Sortase-Mediated Site-Specific Conjugation and 89Zr-Radiolabeling of Designed Ankyrin Repeat Proteins for PET.

Abstract

Designed ankyrin repeat proteins (DARPins) are genetically engineered proteins that exhibit high specificity and affinity toward specific targets. Here, the G3-DARPin, which binds the HER2/neu receptor, was site-specifically modified with enzymatic methods and 89Zr-radiolabeled for applications in positron emission tomography (PET). Sortase A transpeptidation was used to install a desferrioxamine B (DFO) chelate bearing a reactive triglycine group to the C-terminal sortase tag of the G3-DARPin, and 89Zr-radiolabeling produced a novel 89ZrDFO-G3-DARPin radiotracer that can detect HER2/neu-positive tumors. The triglycine probe, DFO-Gly3 (1), was synthesized in 29% overall yield.
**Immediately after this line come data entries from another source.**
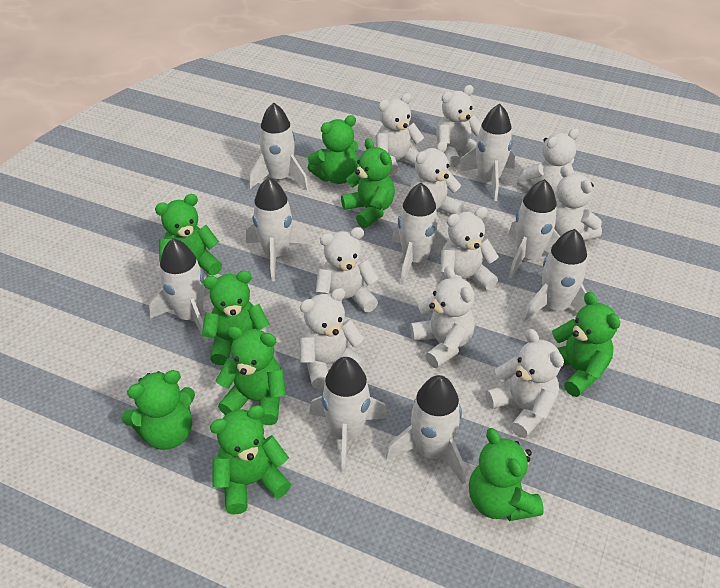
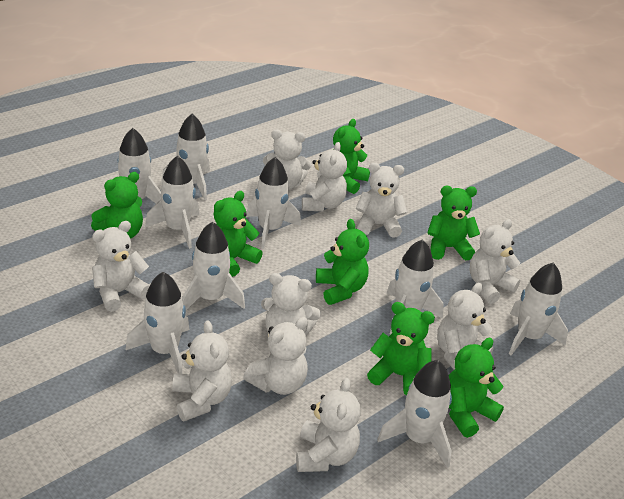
green teddy bear: 9 -> 7

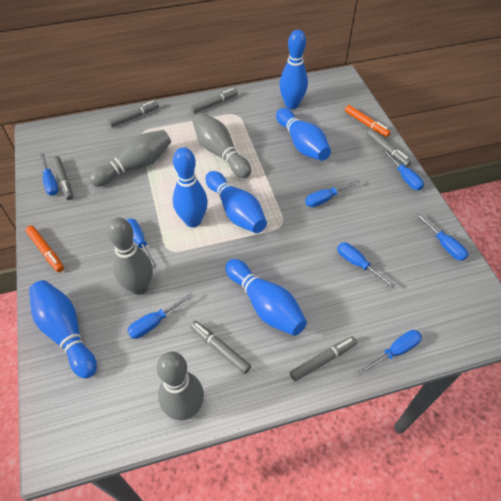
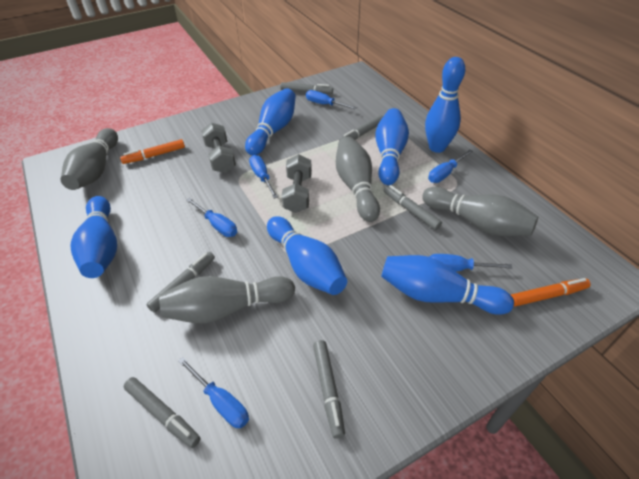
blue screwdriver: 8 -> 6
grey dumbbell: 0 -> 2

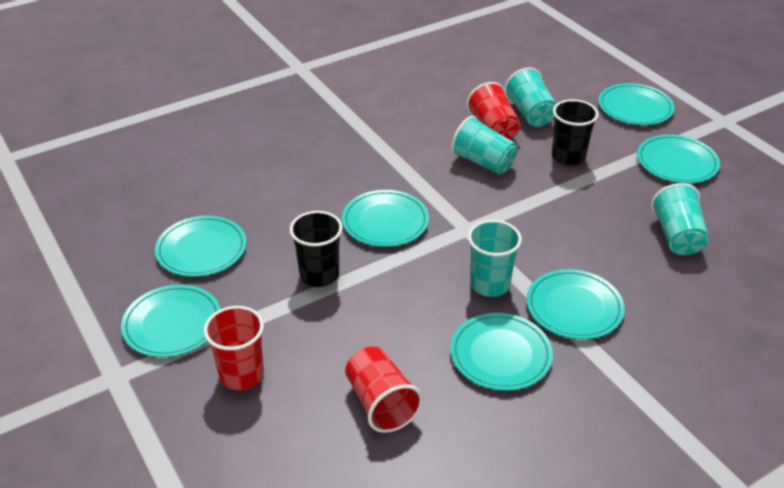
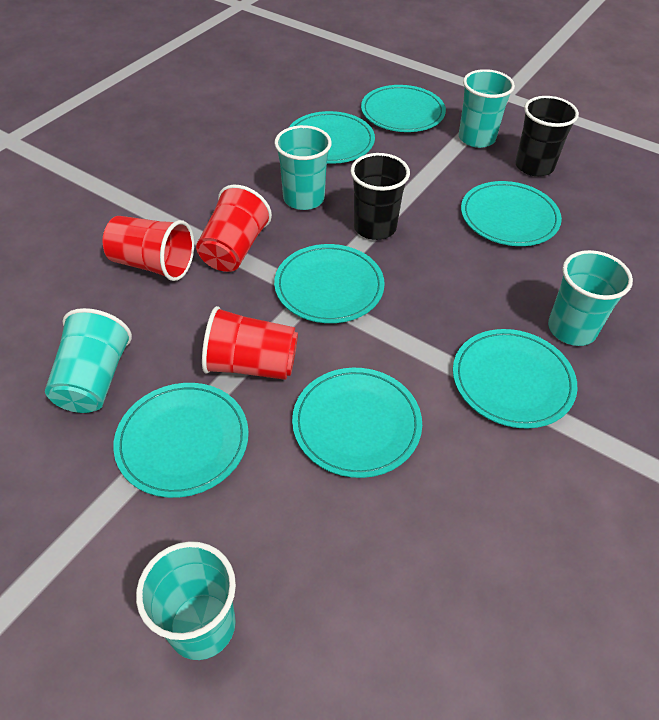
turquoise cup: 4 -> 5

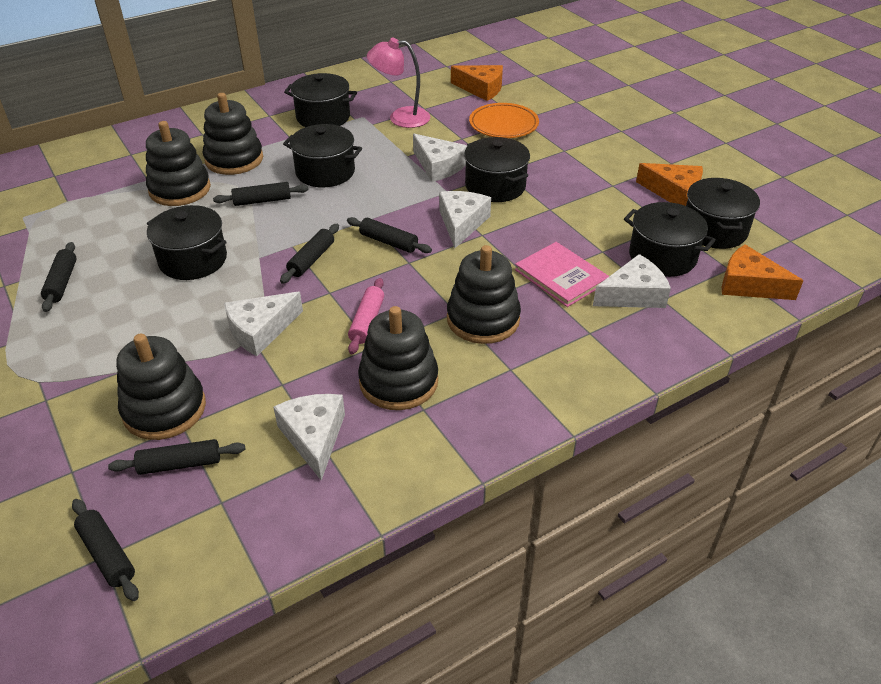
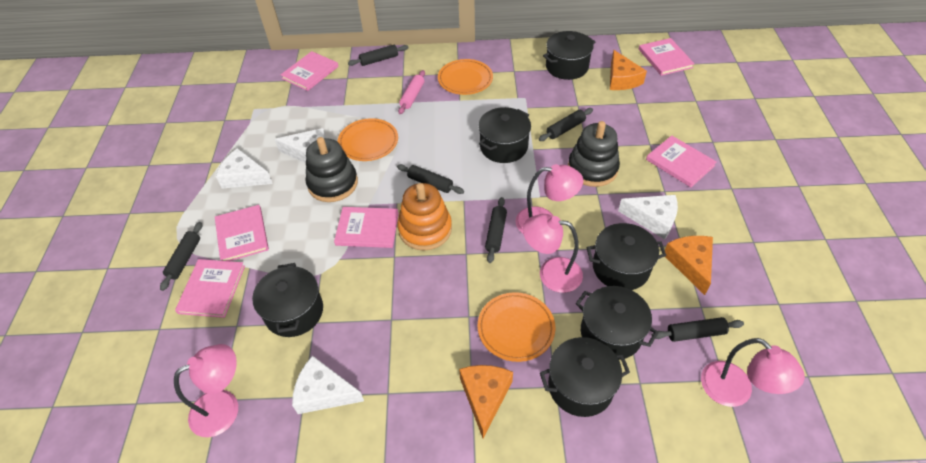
black stacking toy: 5 -> 2
orange plate: 1 -> 3
orange stacking toy: 0 -> 1
pink book: 1 -> 6
pink lamp: 1 -> 4
white cheese: 5 -> 4

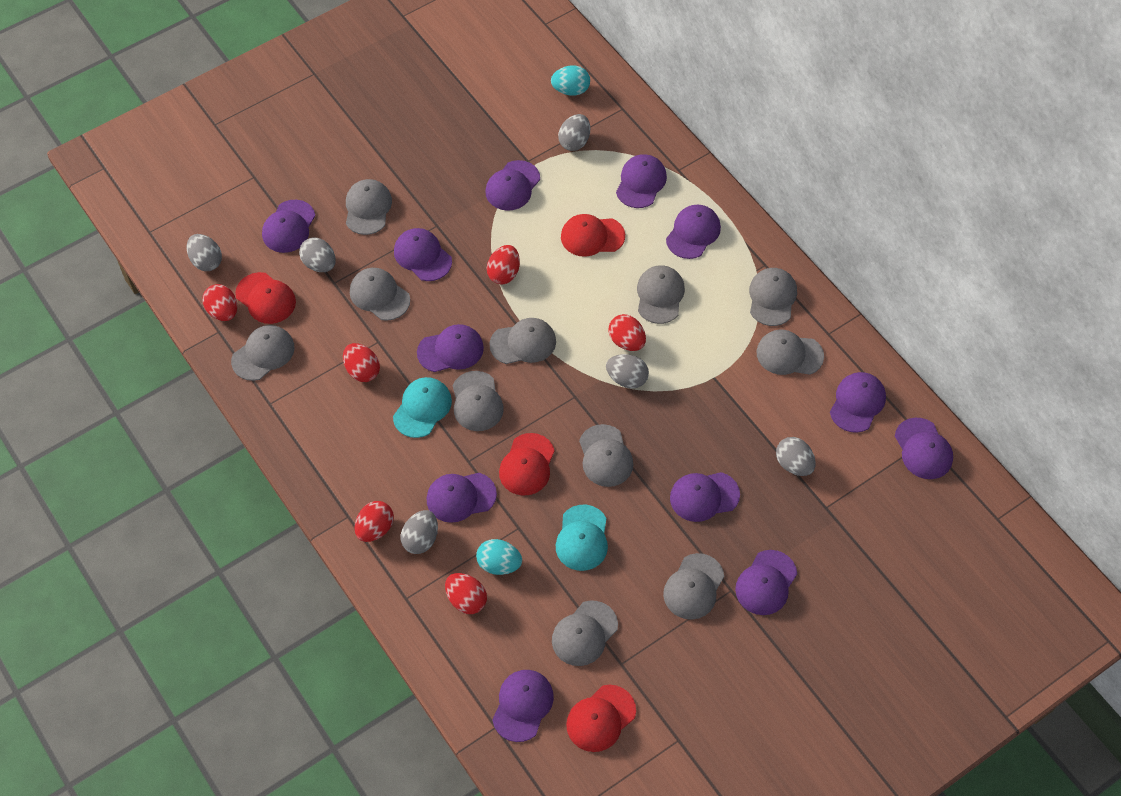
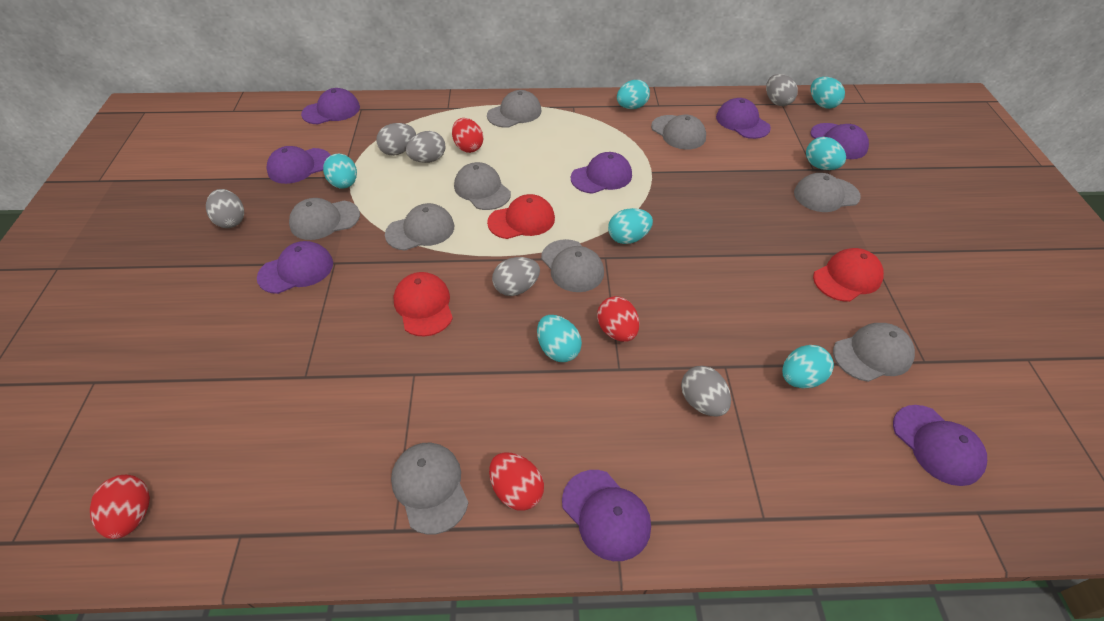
grey cap: 11 -> 9
purple cap: 12 -> 8
red cap: 4 -> 3
red egg: 6 -> 4
turquoise cap: 2 -> 0
turquoise egg: 2 -> 7

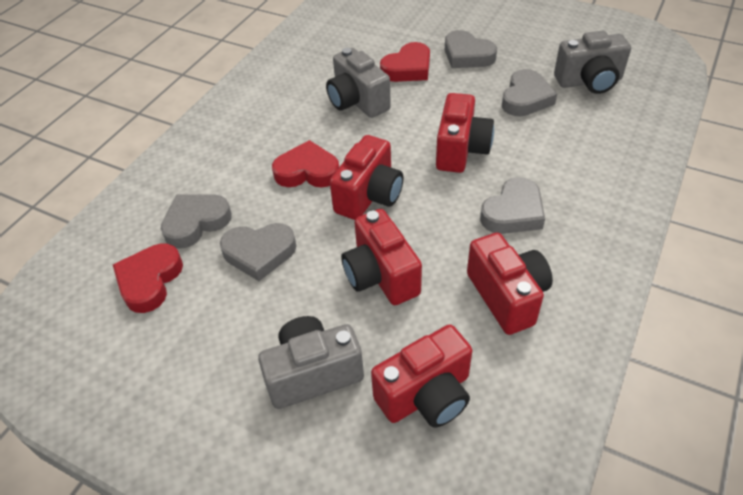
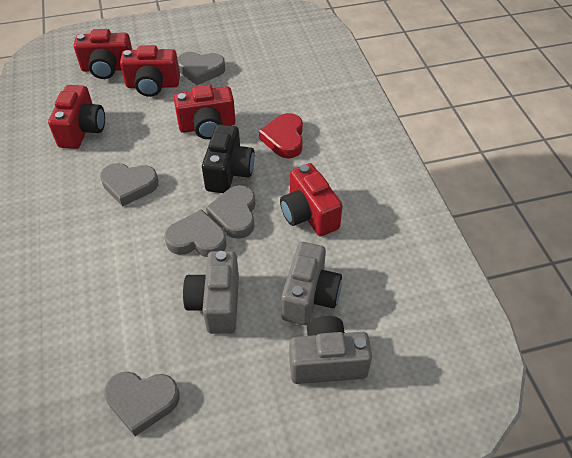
black camera: 0 -> 1
red heart: 3 -> 1

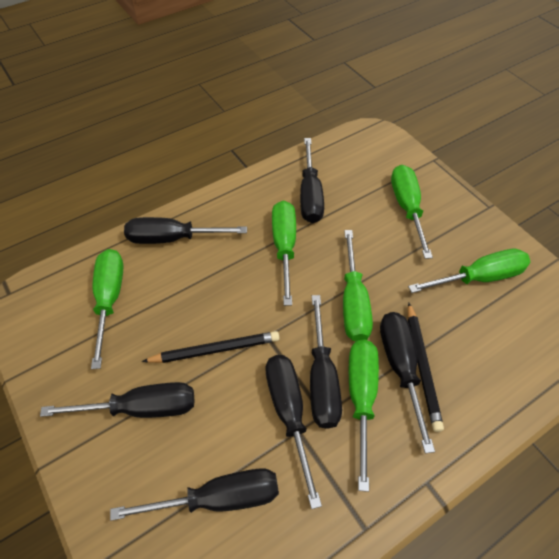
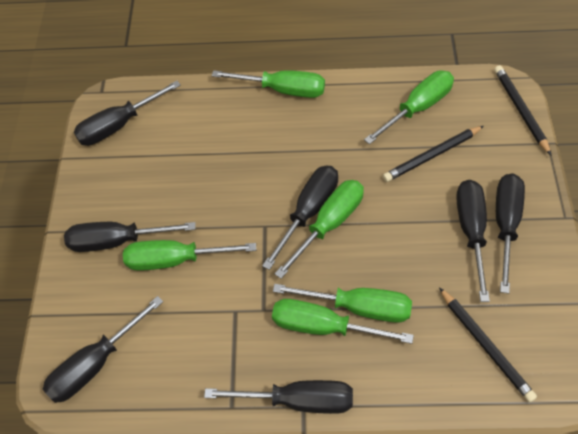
black pencil: 2 -> 3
After sortase A transpeptidation and purification from the nonfunctionalized protein component, the DFO-G3-DARPin product was radiolabeled to give 89ZrDFO-G3-DARPin. Binding specificity was assessed in HER2/neu-expressing BT-474 and SK-OV-3 cellular assays. The pharmacokinetics, tumor uptake, and specificity of 89ZrDFO-G3-DARPin were measured in vivo by PET imaging and confirmed by final time point (24 h) biodistribution experiments in female athymic nude mice bearing BT-474 xenografts. Sortase A transpeptidation afforded the site-specific and stoichiometrically precise functionalization of DFO-G3-DARPin with one chelate per protein. The modified DFO-G3-DARPin was purified from the nonfunctionalized DARPin by using Ni-NTA affinity chromatography. 89ZrDFO-G3-DARPin was obtained with a radiochemical purity of >95% measured by radio-size-exclusion chromatography. BT-474 tumor uptake at 24 h postadministration reached 4.41 ± 0.67 %ID/g (n = 3) with an approximate ∼70% reduction in tumor-associated activity in the blocking group (1.26 ± 0.29 %ID/g; 24 h postadministration, n = 5, P-value of <0.001). Overall, the site-specific, enzyme-mediated functionalization and characterization of 89ZrDFO-G3-DARPin in HER2/neu positive BT-474 xenografts demonstrate that DARPins are an attractive platform for generating a new class of protein-based radiotracers for PET. The specific uptake and retention of 89ZrDFO-G3-DARPin in tumors and clearance from most background tissues produced PET images with high tumor-to-background contrast.